For most of us on a daily basis, we have a choice between telling the truth and telling lie. Most of us choose to tell the truth because we have been taught that it is the right thing to do and it is easier to remember then the lie. There is a new show this summer that shows the effects of having that choice taken from you and being forced to lie in almost all situations.
Manh(A)ttan is one of the best new shows of this summer and one of the shows no one knows anything about. Unlike the best show of the summer, The Honorable Woman, it doesn’t have a movie star as its draw like Maggie Gyllenhaal. The roster of Manhattan is made up of a bunch of “that guys” and role players acting their collective asses off in each scene. It does not have the cache of being on The Sundance Channel. It is the second show produced for WGN, the Chicago superstation. If this show was on HBO, AMC, or even SYFY, it would be the talk of the whole television/entertainment internet.
What has really drawn me into the show is how the pressures of being part of the Manhattan Project effects the scientists, soldiers, and their wives. The first thing I noticed was these characters drink a lot. As the show has gone along, it became obvious the drinking and the sex are “symptoms” of the pressures of the jobs and the pressures of the continuous lies the characters are forced to tell. Everything about this last episode highlights how in certain situations the greater good is served by lies and not by the truth. Not only lies to the public, but lies to everyone you know.

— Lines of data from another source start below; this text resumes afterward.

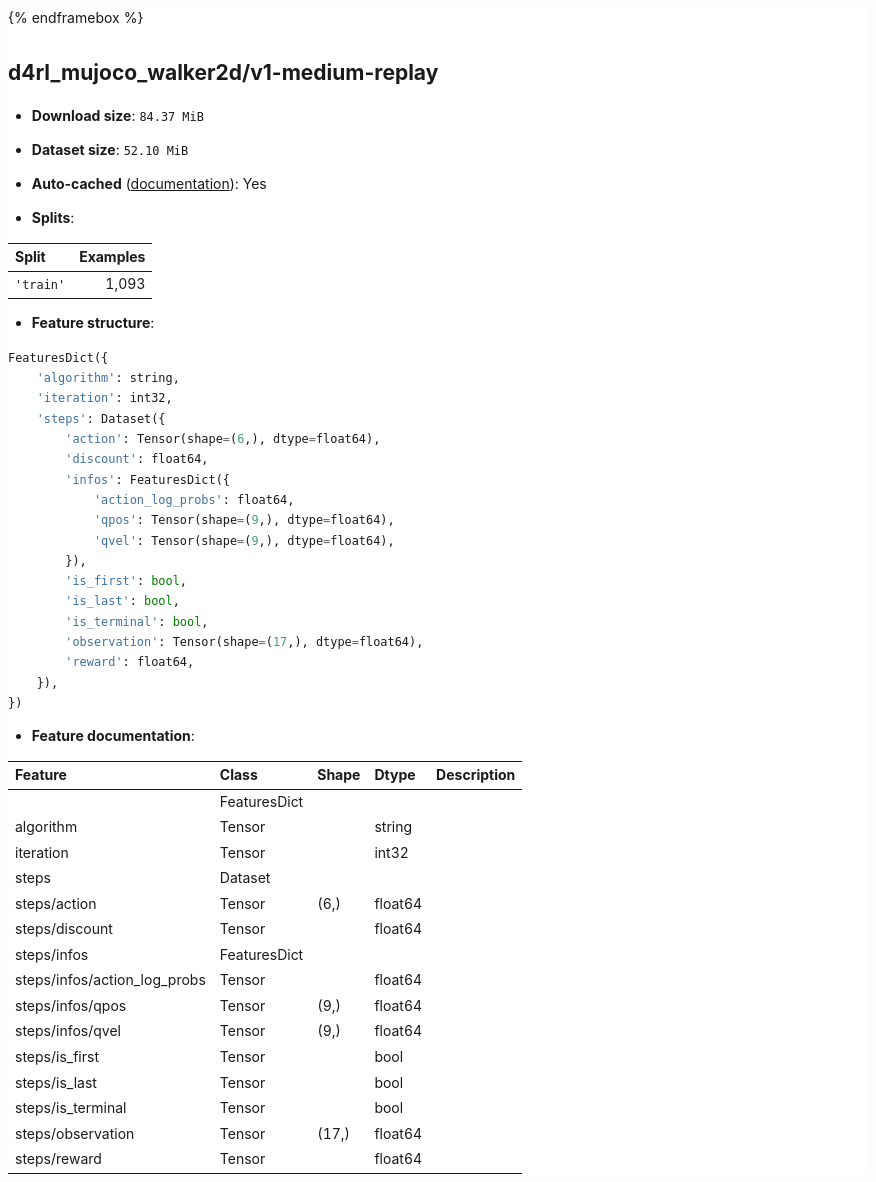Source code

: {% endframebox %}



## d4rl_mujoco_walker2d/v1-medium-replay

*   **Download size**: `84.37 MiB`

*   **Dataset size**: `52.10 MiB`

*   **Auto-cached**
    ([documentation](https://www.tensorflow.org/datasets/performances#auto-caching)):
    Yes

*   **Splits**:

Split     | Examples
:-------- | -------:
`'train'` | 1,093

*   **Feature structure**:

```python
FeaturesDict({
    'algorithm': string,
    'iteration': int32,
    'steps': Dataset({
        'action': Tensor(shape=(6,), dtype=float64),
        'discount': float64,
        'infos': FeaturesDict({
            'action_log_probs': float64,
            'qpos': Tensor(shape=(9,), dtype=float64),
            'qvel': Tensor(shape=(9,), dtype=float64),
        }),
        'is_first': bool,
        'is_last': bool,
        'is_terminal': bool,
        'observation': Tensor(shape=(17,), dtype=float64),
        'reward': float64,
    }),
})
```

*   **Feature documentation**:

Feature                      | Class        | Shape | Dtype   | Description
:--------------------------- | :----------- | :---- | :------ | :----------
                             | FeaturesDict |       |         |
algorithm                    | Tensor       |       | string  |
iteration                    | Tensor       |       | int32   |
steps                        | Dataset      |       |         |
steps/action                 | Tensor       | (6,)  | float64 |
steps/discount               | Tensor       |       | float64 |
steps/infos                  | FeaturesDict |       |         |
steps/infos/action_log_probs | Tensor       |       | float64 |
steps/infos/qpos             | Tensor       | (9,)  | float64 |
steps/infos/qvel             | Tensor       | (9,)  | float64 |
steps/is_first               | Tensor       |       | bool    |
steps/is_last                | Tensor       |       | bool    |
steps/is_terminal            | Tensor       |       | bool    |
steps/observation            | Tensor       | (17,) | float64 |
steps/reward                 | Tensor       |       | float64 |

Dr. Frank Winter is the main character and the lead scientist of one of the teams working on the project. In this episode he assigns one of his junior scientists, Fritz Fedowitz, the task involving figuring out the best metal to use for an atomic bomb. Fritz makes a mistake and basically swallows half of the world’s supply of plutonium. Because we now know the effects of ingesting the most radioactive substance on Earth means Fritz is going to waste away and die over the course of the rest of the season. Frank also knows this and in trying to get Fritz the medical help he is going to need, he finds out the medical services they are provided are a sham to keep all of these people from truly knowing how dangerous the things they are doing are. At the end of the episode, Frank is given a choice, expose the farce of the medical situation or not. The rub is if the exposes the farce, the German atomic bomb project will move even farther ahead of their American counterparts. What is the right thing? Tell the truth to help your friends or lie to benefit the greater good of the war effort?
It is not only lying to the public that is effecting Frank, it is the fact that he has to lie to his wife Liza who is a brilliant scientist in her own right. Liza is a botanist who has noticed the flowers and honey bees she has grown dying mysteriously. Liza is close to figuring out what the scientists are actually working on, but Frank tells her to stop before she figures out the truth. John Benjamin Hickey and Olivia Williams play the hell out of this scene. The pain on Frank’s face for not only having to lie to Liza, but to also have to ask her to stop using her brain and her skills to protect the lie, is wrenching. Equally impressive is the confusion and simmering anger at what Frank is doing on Liza’s face.
The mystery of this show is not how the Manhattan Project ends. The mystery is how the process effects the people involved. How does lying to everyone you know and work with at all times change you? How does working with plutonium and creating atomic explosions effect you?